EXERCISE BRIEF> Starting at the line holding "stool: present [306,254,405,408]" and finishing at the line holding "serving tray: none", transcribe the material exactly, keeping both ends but no pictures.

DATA SHOWN>
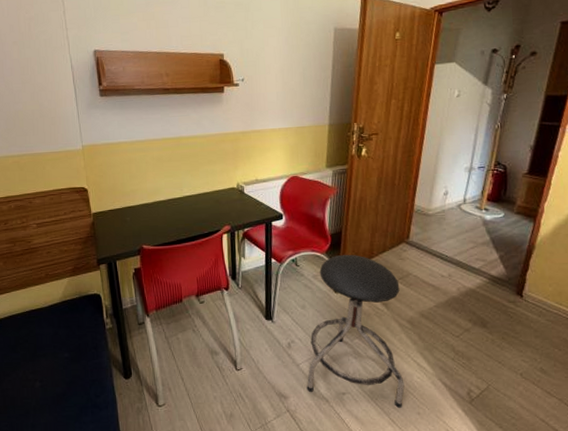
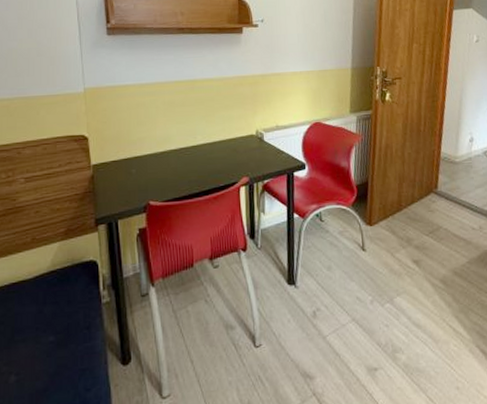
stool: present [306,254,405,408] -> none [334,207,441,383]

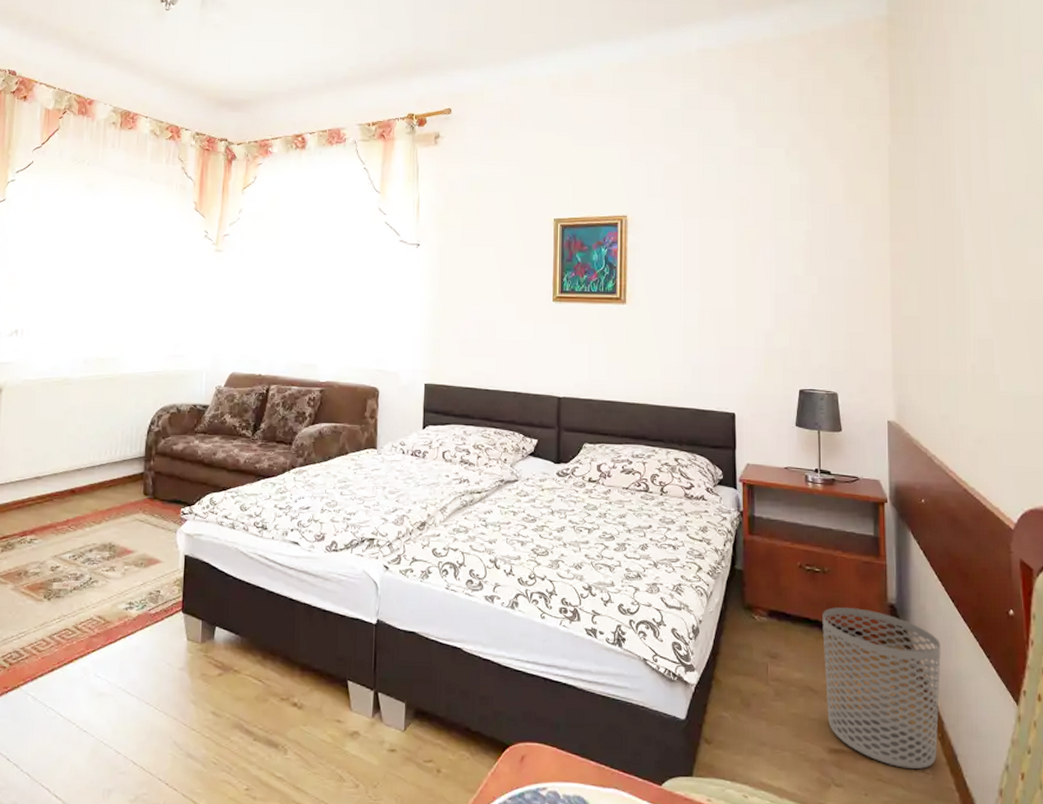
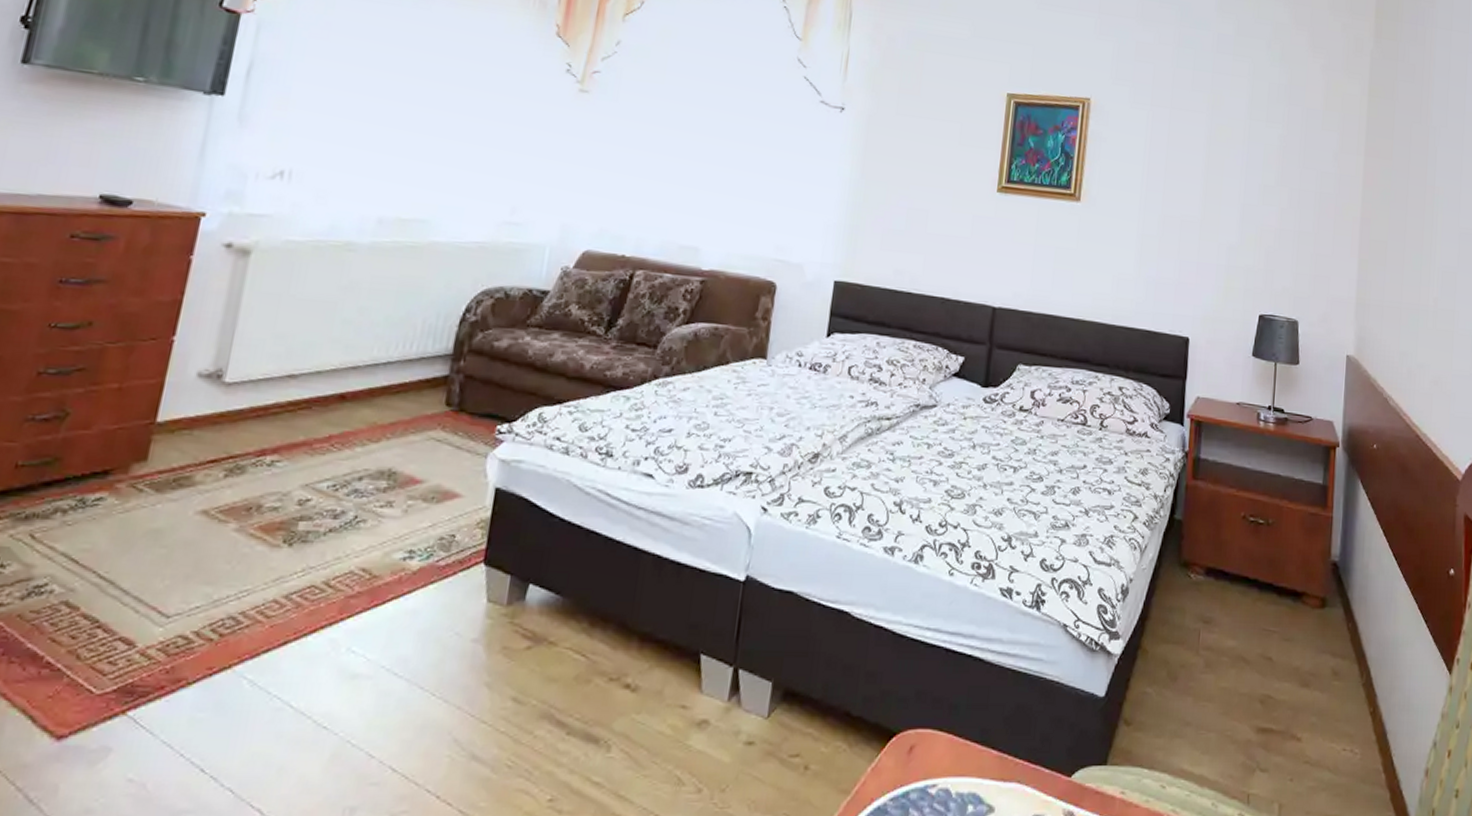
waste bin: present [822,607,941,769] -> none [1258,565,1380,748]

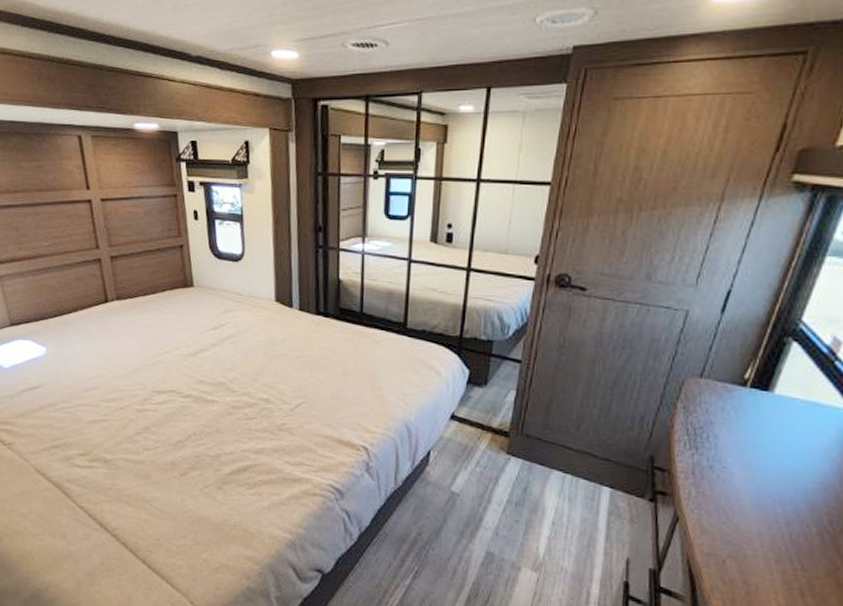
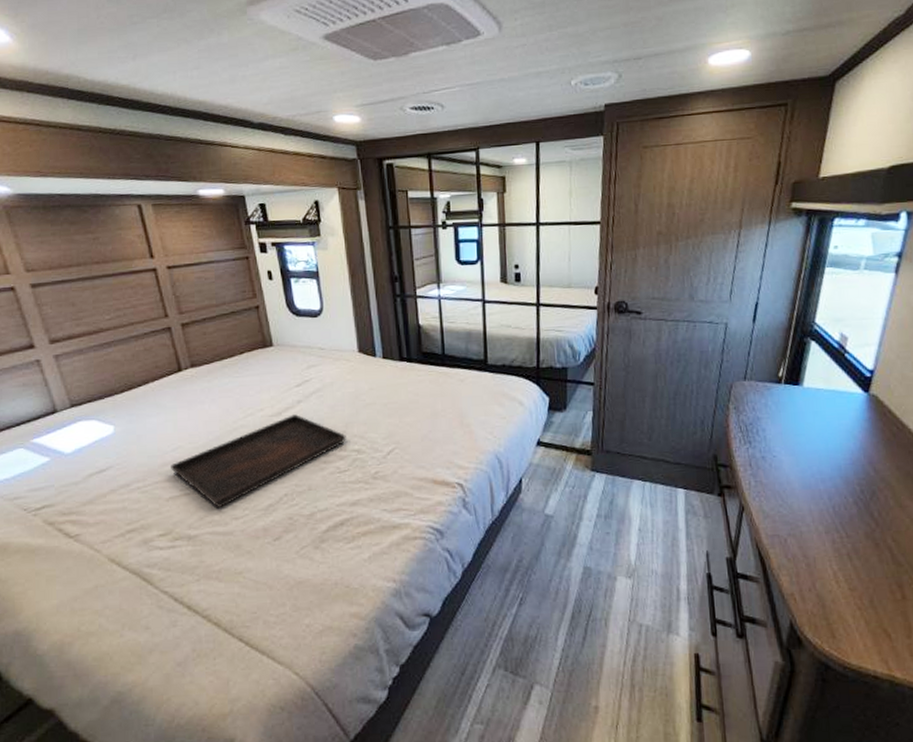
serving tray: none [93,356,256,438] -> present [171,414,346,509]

==

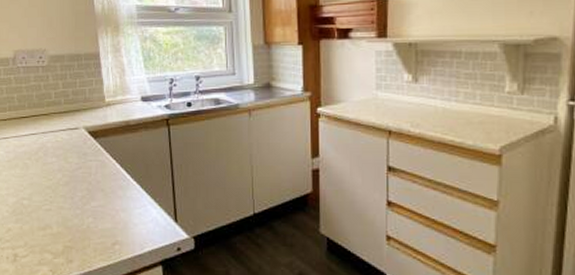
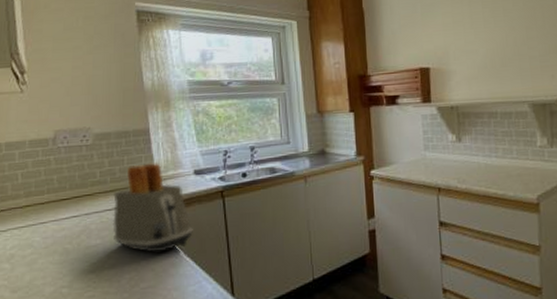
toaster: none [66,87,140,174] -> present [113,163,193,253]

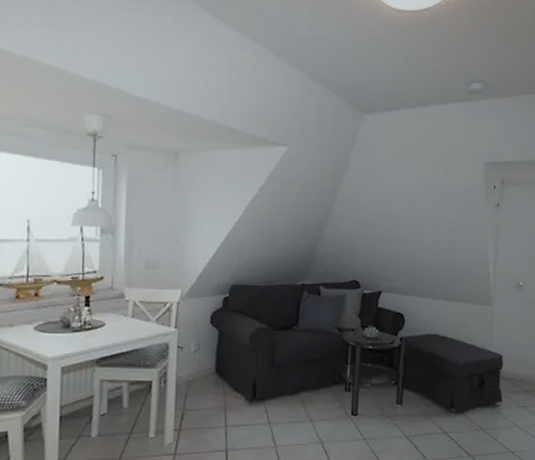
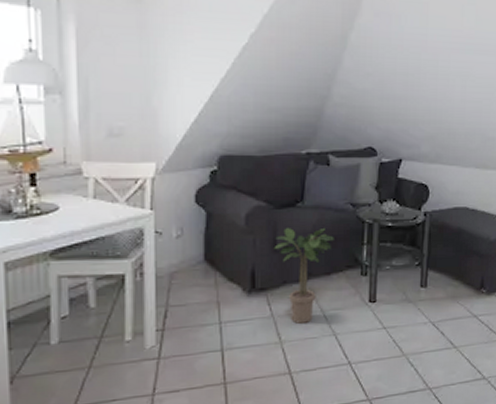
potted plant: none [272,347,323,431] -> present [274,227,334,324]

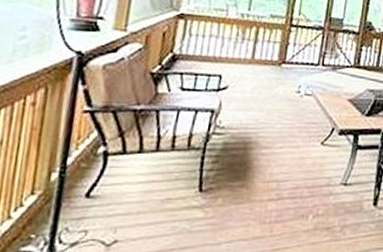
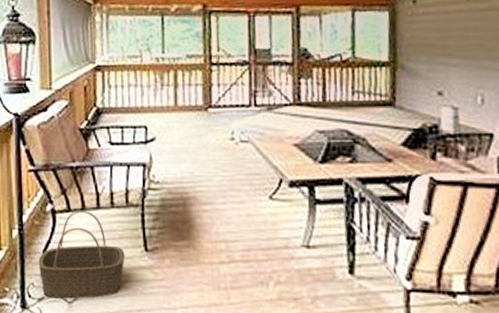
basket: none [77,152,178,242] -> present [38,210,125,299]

RESULT FOR THIS EXERCISE>
stool: present [306,254,405,408] -> none [334,207,441,383]

waste bin: present [822,607,941,769] -> none [1258,565,1380,748]

serving tray: none [93,356,256,438] -> present [171,414,346,509]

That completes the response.